[Start of Dataset]

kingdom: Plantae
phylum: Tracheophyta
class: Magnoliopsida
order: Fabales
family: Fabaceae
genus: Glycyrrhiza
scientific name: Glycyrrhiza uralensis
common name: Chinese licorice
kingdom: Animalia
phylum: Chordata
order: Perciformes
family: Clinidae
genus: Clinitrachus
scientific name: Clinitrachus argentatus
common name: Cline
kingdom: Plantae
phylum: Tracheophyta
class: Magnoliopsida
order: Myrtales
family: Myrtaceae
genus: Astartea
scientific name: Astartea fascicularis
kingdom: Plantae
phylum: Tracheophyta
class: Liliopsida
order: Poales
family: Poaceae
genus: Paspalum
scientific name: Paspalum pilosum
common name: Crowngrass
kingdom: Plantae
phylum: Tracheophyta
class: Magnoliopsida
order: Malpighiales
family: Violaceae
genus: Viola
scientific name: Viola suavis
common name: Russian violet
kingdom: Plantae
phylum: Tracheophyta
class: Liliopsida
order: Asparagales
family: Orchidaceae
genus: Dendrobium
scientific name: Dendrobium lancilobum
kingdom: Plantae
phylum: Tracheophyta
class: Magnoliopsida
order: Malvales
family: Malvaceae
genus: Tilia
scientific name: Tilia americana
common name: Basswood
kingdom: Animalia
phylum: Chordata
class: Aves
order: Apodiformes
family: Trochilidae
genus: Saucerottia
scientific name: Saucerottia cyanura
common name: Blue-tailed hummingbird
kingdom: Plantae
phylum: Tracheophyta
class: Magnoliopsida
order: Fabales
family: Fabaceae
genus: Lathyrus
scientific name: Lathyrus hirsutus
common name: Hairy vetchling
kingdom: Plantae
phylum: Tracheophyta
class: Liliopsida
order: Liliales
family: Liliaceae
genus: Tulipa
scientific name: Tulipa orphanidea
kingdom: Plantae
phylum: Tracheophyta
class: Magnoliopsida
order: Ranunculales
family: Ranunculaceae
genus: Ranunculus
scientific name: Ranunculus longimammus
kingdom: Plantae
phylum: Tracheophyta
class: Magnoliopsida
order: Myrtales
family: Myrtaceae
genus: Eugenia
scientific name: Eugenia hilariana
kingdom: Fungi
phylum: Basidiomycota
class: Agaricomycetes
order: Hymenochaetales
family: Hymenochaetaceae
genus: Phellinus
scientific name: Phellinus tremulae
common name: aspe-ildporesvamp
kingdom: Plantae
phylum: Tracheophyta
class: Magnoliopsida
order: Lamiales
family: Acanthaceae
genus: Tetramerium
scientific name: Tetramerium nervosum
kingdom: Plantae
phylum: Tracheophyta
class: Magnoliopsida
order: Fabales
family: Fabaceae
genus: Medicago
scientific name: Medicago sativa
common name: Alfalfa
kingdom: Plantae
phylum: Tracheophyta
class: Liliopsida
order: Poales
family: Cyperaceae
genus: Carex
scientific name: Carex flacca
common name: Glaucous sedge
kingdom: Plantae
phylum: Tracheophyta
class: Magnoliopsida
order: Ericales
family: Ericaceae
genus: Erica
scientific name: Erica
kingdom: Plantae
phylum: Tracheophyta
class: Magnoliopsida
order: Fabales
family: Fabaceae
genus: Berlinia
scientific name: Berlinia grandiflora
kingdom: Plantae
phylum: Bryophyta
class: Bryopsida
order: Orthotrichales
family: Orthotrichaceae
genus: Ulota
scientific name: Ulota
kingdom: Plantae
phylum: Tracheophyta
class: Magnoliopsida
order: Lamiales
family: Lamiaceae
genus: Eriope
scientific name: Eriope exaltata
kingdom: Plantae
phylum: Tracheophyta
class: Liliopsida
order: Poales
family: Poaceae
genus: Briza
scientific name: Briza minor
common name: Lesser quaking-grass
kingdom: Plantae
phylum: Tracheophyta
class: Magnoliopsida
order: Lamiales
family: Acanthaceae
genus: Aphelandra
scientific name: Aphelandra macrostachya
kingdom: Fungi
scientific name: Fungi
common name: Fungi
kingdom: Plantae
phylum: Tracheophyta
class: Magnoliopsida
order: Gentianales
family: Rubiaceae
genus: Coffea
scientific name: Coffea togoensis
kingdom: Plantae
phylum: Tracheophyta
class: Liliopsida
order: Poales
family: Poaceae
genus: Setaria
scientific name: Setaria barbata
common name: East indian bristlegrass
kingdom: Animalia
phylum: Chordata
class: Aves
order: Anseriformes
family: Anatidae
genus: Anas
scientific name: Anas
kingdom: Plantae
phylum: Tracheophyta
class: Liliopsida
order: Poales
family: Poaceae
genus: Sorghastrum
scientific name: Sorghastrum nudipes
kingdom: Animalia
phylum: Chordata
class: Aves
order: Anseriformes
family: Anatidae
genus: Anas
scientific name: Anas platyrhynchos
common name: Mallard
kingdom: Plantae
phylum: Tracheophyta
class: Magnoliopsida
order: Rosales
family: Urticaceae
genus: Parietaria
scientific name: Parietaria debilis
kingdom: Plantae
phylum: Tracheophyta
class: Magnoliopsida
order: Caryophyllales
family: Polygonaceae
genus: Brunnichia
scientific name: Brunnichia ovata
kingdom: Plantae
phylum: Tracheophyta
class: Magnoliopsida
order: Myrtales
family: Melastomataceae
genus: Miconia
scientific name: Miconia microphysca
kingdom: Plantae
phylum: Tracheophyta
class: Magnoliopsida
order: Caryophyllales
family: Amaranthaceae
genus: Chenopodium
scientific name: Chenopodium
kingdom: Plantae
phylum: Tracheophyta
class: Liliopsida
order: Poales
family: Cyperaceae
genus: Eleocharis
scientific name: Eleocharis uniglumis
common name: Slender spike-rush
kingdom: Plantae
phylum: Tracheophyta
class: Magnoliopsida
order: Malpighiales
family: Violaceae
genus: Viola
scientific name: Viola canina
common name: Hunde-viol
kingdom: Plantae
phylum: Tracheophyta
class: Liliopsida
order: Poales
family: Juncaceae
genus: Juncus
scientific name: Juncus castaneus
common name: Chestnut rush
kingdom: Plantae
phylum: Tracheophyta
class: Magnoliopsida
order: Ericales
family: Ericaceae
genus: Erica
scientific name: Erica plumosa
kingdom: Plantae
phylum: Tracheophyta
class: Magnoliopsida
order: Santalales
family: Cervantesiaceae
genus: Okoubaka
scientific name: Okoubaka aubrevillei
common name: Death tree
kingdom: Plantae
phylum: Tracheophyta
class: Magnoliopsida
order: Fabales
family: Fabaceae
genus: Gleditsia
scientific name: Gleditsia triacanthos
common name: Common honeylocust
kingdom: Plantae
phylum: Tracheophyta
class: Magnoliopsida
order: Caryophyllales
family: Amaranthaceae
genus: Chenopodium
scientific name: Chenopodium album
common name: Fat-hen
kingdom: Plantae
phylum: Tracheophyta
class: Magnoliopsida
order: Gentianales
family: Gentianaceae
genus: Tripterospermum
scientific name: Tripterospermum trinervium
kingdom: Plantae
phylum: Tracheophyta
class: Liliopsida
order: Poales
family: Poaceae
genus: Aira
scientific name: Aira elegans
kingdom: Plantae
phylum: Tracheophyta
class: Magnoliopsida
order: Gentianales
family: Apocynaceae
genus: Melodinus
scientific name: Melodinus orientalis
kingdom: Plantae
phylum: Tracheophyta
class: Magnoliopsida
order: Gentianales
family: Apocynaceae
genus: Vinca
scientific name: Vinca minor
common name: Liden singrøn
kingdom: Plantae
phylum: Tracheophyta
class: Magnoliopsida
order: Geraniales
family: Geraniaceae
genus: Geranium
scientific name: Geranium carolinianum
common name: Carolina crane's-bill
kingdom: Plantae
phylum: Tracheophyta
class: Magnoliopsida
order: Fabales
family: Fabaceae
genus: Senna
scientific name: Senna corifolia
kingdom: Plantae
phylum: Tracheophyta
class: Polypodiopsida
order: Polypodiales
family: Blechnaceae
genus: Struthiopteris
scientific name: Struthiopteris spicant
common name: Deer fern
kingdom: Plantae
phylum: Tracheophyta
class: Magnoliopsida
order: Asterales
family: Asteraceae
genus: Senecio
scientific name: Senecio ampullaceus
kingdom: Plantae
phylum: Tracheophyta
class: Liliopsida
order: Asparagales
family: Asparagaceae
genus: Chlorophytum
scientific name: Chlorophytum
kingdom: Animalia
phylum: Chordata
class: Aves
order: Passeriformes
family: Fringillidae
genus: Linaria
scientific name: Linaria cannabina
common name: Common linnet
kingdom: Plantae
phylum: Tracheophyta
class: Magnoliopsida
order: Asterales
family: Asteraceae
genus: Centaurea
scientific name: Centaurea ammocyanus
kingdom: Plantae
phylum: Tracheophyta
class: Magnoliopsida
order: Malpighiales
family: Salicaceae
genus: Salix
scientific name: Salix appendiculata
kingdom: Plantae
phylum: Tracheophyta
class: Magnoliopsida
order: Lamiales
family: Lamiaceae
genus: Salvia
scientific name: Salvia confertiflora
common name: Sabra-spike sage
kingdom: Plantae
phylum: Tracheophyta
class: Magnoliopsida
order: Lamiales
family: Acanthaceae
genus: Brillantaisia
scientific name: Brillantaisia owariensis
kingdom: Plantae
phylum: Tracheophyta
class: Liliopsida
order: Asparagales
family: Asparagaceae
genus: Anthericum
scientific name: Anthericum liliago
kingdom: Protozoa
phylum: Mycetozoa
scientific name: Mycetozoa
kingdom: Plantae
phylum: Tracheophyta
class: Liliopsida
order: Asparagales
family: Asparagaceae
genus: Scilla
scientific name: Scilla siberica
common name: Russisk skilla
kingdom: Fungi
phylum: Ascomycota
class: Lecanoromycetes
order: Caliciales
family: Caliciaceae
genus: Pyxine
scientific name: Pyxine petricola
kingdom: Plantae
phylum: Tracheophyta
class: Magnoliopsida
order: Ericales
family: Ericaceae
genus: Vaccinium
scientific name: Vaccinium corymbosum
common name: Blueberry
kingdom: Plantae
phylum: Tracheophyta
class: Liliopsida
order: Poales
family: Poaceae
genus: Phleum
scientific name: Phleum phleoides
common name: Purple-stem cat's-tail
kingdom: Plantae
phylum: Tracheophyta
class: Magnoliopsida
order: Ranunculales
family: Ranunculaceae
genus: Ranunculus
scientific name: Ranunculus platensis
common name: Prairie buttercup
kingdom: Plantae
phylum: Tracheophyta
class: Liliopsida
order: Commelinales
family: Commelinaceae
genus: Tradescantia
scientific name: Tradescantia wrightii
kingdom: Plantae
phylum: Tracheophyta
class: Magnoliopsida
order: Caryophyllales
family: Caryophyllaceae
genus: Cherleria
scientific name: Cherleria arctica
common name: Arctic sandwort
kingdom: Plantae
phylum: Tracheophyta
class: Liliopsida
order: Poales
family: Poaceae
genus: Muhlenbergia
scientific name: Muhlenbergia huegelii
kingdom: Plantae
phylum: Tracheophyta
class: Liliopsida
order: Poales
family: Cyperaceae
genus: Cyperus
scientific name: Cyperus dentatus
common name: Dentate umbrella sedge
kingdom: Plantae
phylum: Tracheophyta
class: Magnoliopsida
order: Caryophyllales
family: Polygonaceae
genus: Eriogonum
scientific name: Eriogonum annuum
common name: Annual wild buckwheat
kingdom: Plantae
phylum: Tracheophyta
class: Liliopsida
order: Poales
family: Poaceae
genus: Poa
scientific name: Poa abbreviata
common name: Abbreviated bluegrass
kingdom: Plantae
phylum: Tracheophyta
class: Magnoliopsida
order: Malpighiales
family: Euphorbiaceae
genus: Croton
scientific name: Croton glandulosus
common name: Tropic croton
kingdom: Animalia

[End of Dataset]

Set task >>
Reproduce, character for character, the stretch of the data above that opens with the line containing "family: Euphorbiaceae" and closes with the final line of the data, including both of those lines.

Task result >>
family: Euphorbiaceae
genus: Croton
scientific name: Croton glandulosus
common name: Tropic croton
kingdom: Animalia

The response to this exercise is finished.